From the data below, return only the lines from the one with "En esta ocasión, presentamos" through the one with "ZNAJDŹ NAS NA FACEBOOKU", exact and inclusive, with pictures left out.

Transcribed page contents
·····
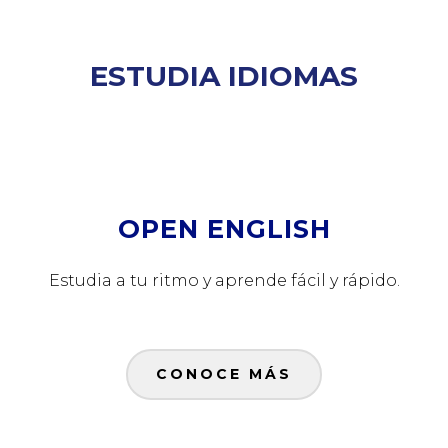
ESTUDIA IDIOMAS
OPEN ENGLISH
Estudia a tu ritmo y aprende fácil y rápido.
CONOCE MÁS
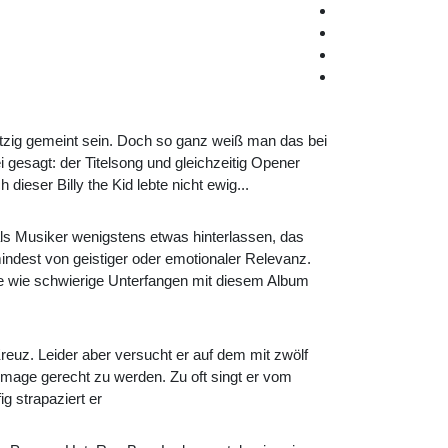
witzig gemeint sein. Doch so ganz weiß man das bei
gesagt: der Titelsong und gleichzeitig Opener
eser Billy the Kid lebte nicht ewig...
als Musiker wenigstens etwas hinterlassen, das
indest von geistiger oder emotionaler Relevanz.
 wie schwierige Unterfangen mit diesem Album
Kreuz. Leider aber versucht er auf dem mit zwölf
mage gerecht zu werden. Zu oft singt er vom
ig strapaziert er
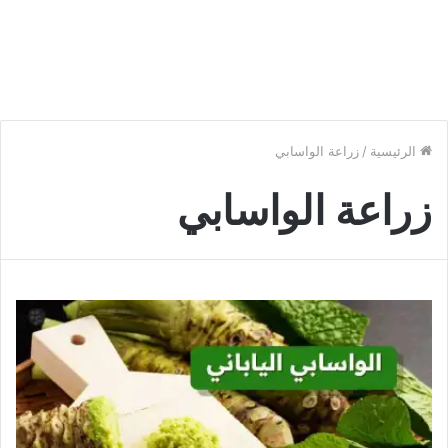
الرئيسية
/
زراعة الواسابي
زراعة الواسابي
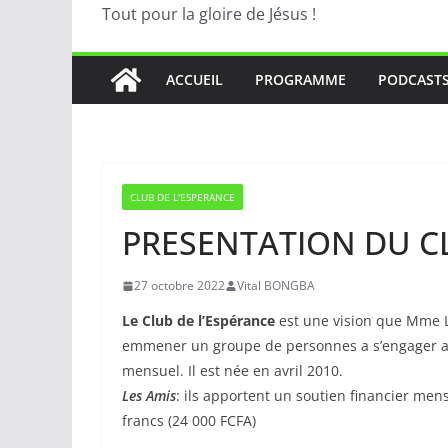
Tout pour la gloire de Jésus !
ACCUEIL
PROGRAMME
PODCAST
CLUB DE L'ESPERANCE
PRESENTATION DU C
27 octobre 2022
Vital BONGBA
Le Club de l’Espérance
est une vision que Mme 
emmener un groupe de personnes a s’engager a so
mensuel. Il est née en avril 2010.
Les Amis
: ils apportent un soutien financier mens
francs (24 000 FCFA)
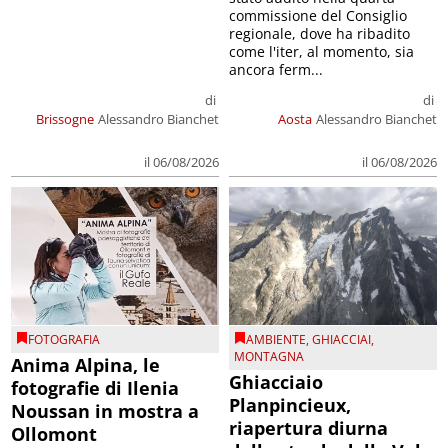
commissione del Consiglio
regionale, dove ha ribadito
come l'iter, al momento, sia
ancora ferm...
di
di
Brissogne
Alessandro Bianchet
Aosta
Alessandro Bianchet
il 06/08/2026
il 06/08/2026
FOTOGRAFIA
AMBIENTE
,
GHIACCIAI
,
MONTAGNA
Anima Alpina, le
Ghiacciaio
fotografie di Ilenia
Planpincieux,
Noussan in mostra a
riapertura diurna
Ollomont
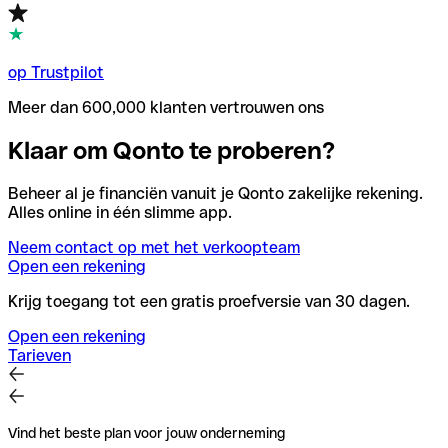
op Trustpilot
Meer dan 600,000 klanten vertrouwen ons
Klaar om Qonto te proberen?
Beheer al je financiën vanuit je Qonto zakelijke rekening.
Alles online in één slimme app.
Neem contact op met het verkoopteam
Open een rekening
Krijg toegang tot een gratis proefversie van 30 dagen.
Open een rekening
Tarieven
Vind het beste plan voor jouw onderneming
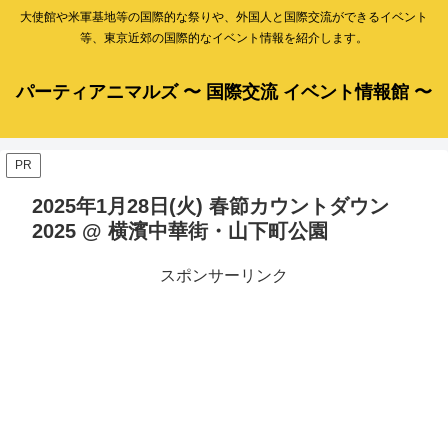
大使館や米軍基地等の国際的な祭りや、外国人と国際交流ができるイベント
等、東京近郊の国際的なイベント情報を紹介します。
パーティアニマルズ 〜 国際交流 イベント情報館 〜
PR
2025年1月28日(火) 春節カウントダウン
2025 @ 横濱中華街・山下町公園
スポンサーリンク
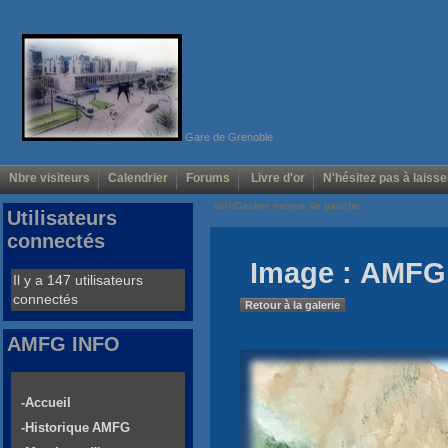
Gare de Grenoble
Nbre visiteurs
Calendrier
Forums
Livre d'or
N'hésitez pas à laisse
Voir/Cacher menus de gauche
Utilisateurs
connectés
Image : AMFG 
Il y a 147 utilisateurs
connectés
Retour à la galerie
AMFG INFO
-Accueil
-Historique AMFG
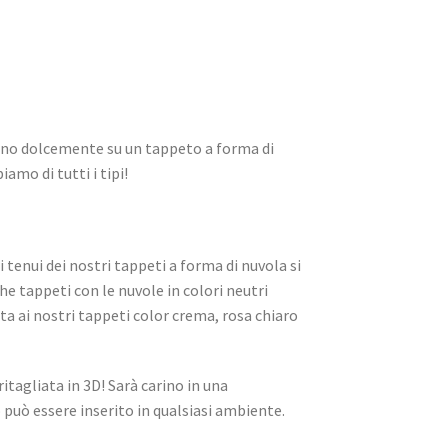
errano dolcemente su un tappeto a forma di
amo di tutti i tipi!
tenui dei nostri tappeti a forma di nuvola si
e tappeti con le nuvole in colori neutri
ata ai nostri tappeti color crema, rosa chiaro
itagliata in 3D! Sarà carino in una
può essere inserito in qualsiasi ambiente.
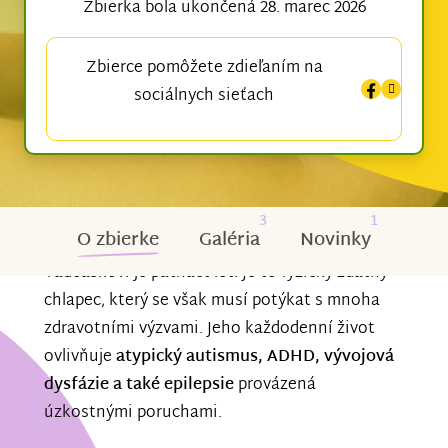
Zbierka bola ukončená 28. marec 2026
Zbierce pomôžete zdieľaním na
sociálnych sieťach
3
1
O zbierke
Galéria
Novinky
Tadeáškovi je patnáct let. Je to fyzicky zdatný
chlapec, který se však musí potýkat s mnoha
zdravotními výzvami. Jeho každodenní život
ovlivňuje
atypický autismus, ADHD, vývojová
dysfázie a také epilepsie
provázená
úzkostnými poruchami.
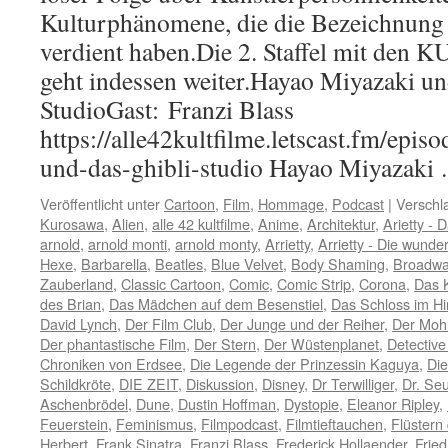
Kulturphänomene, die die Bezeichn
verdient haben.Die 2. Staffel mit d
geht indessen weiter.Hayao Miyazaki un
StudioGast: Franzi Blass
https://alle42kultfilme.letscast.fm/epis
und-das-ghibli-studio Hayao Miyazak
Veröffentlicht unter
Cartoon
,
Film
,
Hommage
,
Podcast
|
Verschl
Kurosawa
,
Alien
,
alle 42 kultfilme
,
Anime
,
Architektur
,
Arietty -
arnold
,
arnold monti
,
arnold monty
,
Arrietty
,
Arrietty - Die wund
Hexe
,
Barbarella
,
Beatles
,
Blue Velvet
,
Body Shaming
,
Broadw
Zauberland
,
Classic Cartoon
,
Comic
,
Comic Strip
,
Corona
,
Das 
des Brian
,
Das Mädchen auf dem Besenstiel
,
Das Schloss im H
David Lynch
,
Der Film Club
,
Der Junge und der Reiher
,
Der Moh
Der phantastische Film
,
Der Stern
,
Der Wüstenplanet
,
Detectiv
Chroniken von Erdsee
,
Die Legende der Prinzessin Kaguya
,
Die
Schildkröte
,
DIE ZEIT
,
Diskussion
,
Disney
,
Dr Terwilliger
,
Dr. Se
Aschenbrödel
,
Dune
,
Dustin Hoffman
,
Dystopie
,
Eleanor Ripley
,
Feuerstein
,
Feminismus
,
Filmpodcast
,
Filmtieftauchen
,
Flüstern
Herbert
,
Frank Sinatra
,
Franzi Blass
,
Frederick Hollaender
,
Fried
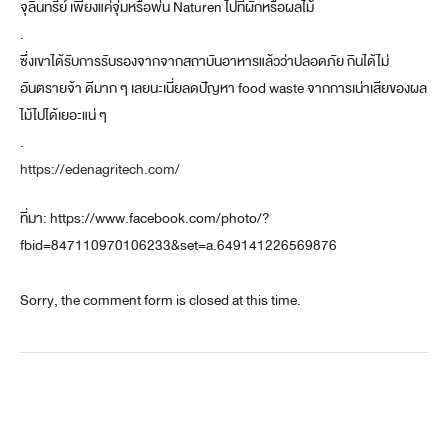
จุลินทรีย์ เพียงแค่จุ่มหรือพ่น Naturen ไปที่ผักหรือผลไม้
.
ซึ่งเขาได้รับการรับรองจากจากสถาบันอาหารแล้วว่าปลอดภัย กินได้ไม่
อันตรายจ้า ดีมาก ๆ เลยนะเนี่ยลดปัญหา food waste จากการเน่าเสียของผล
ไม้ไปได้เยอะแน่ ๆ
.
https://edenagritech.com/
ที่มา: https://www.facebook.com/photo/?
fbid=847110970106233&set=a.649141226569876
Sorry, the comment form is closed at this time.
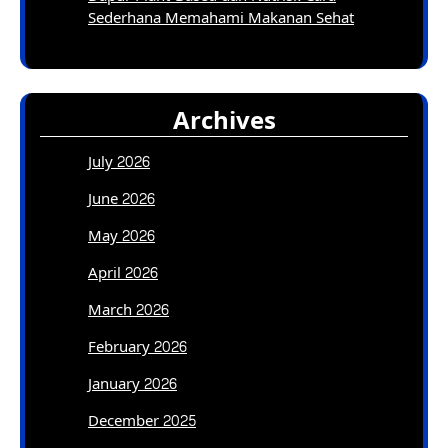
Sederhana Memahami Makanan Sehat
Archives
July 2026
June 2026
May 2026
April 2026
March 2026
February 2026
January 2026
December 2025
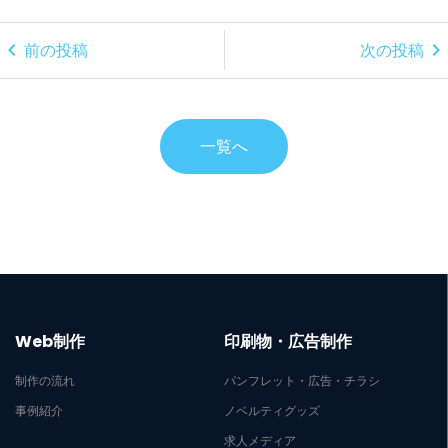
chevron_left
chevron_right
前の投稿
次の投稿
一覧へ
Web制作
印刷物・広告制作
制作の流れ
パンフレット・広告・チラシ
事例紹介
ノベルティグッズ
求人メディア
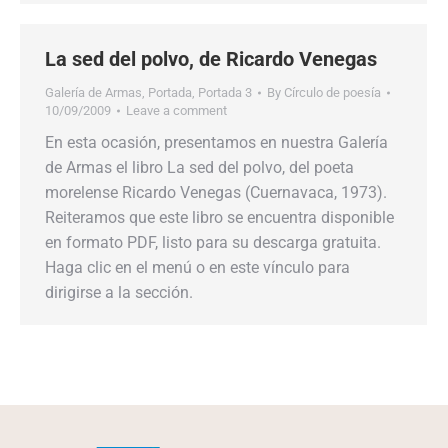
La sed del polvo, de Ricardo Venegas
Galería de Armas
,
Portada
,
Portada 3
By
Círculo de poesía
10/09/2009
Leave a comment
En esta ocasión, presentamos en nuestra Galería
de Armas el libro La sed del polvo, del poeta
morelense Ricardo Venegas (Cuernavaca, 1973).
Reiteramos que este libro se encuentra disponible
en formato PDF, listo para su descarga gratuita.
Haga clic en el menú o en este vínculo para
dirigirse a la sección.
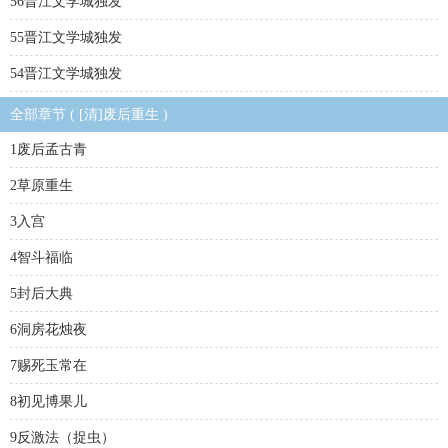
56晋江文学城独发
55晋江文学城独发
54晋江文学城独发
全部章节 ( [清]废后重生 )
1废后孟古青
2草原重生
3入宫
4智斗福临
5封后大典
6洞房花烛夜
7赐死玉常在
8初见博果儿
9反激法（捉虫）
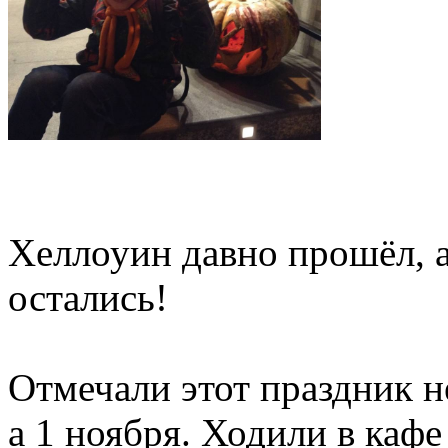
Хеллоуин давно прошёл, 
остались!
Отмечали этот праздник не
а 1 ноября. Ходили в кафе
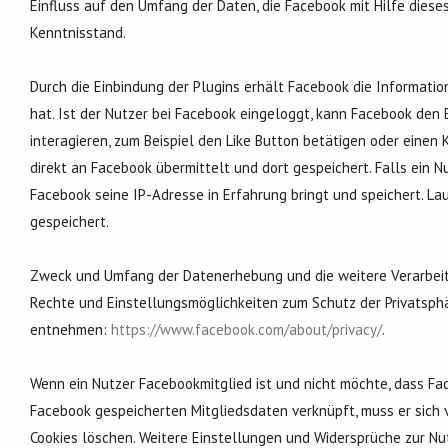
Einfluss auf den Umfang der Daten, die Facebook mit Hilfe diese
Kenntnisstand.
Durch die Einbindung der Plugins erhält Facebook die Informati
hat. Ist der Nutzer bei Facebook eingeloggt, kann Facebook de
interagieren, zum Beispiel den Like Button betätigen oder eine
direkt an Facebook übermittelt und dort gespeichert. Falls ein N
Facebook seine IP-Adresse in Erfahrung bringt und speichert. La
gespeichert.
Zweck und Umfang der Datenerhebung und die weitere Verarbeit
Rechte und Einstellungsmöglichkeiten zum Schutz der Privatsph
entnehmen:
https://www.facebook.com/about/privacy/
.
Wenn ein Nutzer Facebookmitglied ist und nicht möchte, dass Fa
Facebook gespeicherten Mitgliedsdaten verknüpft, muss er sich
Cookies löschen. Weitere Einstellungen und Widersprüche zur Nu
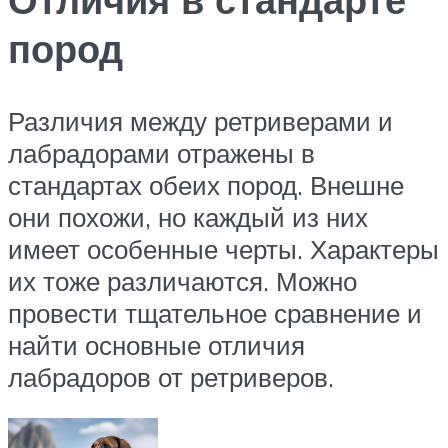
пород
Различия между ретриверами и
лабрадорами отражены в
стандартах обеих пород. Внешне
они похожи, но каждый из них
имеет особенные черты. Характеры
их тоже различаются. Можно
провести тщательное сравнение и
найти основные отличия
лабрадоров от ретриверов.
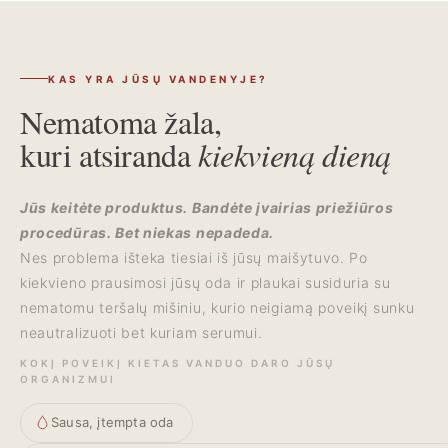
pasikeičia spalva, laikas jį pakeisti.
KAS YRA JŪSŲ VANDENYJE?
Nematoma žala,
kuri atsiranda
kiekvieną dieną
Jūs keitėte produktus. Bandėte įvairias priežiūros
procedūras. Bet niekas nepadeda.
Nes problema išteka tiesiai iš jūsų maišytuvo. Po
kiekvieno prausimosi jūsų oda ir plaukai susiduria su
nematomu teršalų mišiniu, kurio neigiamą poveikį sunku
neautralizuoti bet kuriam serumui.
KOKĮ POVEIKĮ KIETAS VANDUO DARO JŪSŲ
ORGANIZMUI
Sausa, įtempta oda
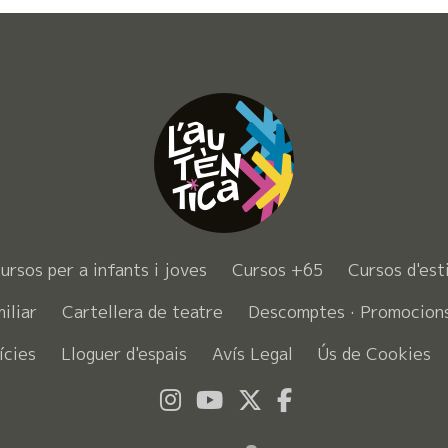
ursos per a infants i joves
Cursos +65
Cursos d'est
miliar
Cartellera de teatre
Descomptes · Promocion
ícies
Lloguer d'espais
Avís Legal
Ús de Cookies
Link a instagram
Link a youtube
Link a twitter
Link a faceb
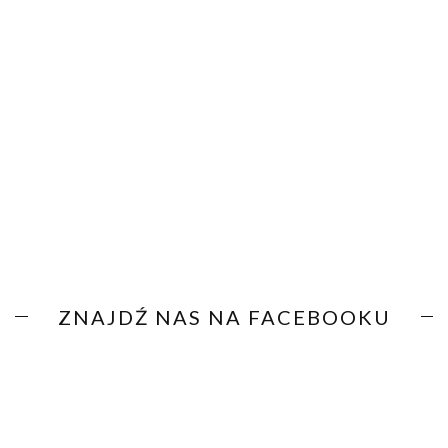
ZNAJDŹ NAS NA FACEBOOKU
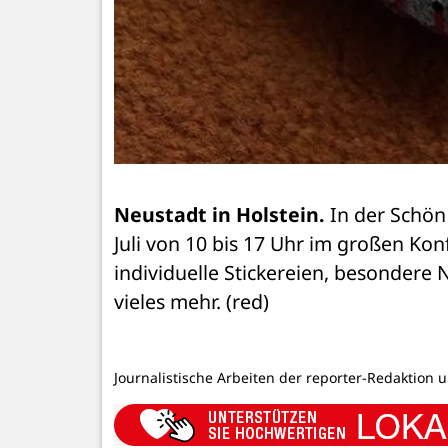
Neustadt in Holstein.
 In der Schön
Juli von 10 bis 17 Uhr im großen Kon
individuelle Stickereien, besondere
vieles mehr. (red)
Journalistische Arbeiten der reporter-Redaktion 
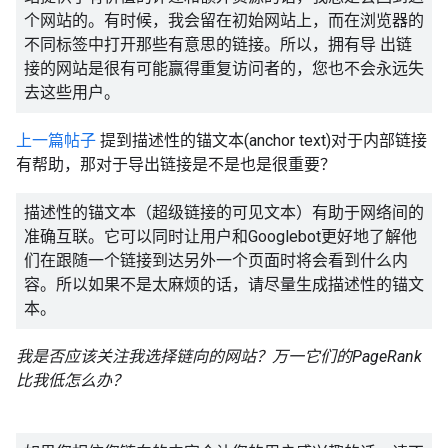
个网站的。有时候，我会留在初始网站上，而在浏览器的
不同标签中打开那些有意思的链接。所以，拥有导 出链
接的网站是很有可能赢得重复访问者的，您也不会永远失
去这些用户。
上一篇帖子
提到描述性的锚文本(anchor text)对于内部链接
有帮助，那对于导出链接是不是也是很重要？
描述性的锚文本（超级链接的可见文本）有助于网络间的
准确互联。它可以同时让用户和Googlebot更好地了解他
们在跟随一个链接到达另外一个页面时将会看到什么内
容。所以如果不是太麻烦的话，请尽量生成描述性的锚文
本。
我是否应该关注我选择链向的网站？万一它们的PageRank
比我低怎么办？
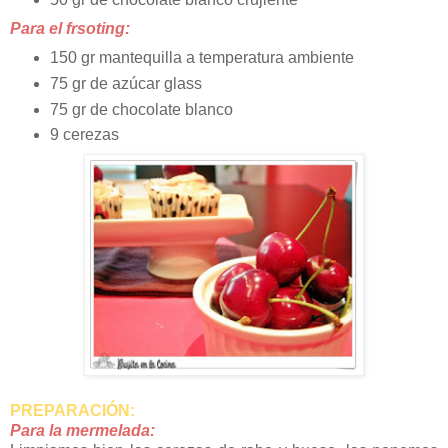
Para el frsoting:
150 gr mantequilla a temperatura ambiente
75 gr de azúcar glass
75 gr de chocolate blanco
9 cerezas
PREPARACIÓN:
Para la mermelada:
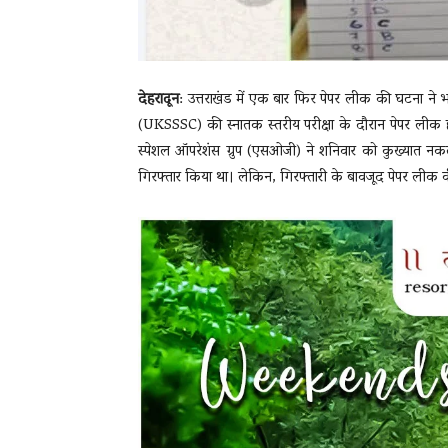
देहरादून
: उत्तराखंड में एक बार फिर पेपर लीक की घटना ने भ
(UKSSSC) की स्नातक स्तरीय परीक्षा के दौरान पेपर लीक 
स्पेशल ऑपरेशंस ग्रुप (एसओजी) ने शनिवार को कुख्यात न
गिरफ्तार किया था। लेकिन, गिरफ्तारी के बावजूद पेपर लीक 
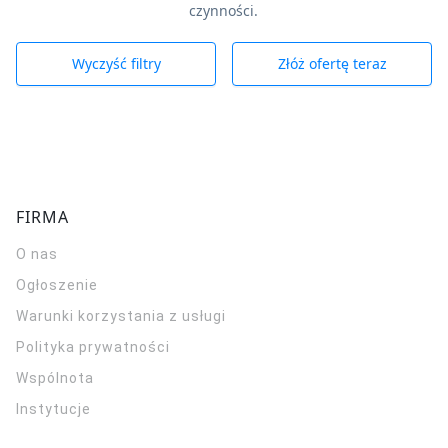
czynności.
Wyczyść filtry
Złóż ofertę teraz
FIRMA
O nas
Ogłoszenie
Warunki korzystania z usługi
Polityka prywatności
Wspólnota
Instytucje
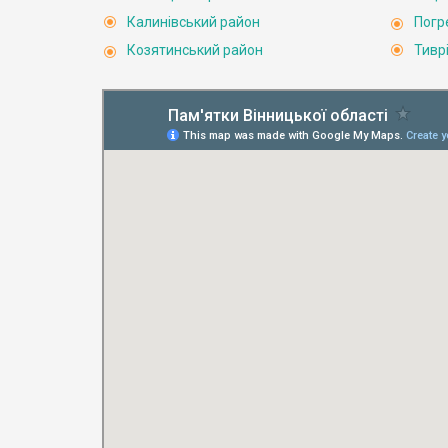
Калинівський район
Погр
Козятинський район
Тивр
·····
### EXERCISE RESULT:
En esta ocasión, presentamos en nuestra Galería
de Armas el libro La sed del polvo, del poeta
morelense Ricardo Venegas (Cuernavaca, 1973).
Reiteramos que este libro se encuentra disponible
en formato PDF, listo para su descarga gratuita.
Haga clic en el menú o en este vínculo para
dirigirse a la sección.
56晋江文学城独发
55晋江文学城独发
54晋江文学城独发
全部章节 ( [清]废后重生 )
1废后孟古青
2草原重生
3入宫
4智斗福临
5封后大典
6洞房花烛夜
7赐死玉常在
8初见博果儿
9反激法（捉虫）
Хеллоуин давно прошёл, 
остались!
Отмечали этот праздник не
а 1 ноября. Ходили в кафе
Einfluss auf den Umfang der Daten, die Facebook mit Hilfe diese
Kenntnisstand.
Durch die Einbindung der Plugins erhält Facebook die Informati
hat. Ist der Nutzer bei Facebook eingeloggt, kann Facebook de
interagieren, zum Beispiel den Like Button betätigen oder eine
direkt an Facebook übermittelt und dort gespeichert. Falls ein N
Facebook seine IP-Adresse in Erfahrung bringt und speichert. La
gespeichert.
Zweck und Umfang der Datenerhebung und die weitere Verarbeit
Rechte und Einstellungsmöglichkeiten zum Schutz der Privatsph
entnehmen:
https://www.facebook.com/about/privacy/
.
Wenn ein Nutzer Facebookmitglied ist und nicht möchte, dass Fa
Facebook gespeicherten Mitgliedsdaten verknüpft, muss er sich
Cookies löschen. Weitere Einstellungen und Widersprüche zur Nu
пород
Различия между ретриверами и
лабрадорами отражены в
стандартах обеих пород. Внешне
они похожи, но каждый из них
имеет особенные черты. Характеры
их тоже различаются. Можно
провести тщательное сравнение и
найти основные отличия
лабрадоров от ретриверов.
pasikeičia spalva, laikas jį pakeisti.
KAS YRA JŪSŲ VANDENYJE?
Nematoma žala,
kuri atsiranda
kiekvieną dieną
Jūs keitėte produktus. Bandėte įvairias priežiūros
procedūras. Bet niekas nepadeda.
Nes problema išteka tiesiai iš jūsų maišytuvo. Po
kiekvieno prausimosi jūsų oda ir plaukai susiduria su
nematomu teršalų mišiniu, kurio neigiamą poveikį sunku
neautralizuoti bet kuriam serumui.
KOKĮ POVEIKĮ KIETAS VANDUO DARO JŪSŲ
ORGANIZMUI
Sausa, įtempta oda
ursos per a infants i joves
Cursos +65
Cursos d'est
miliar
Cartellera de teatre
Descomptes · Promocion
ícies
Lloguer d'espais
Avís Legal
Ús de Cookies
Link a instagram
Link a youtube
Link a twitter
Link a faceb
ZNAJDŹ NAS NA FACEBOOKU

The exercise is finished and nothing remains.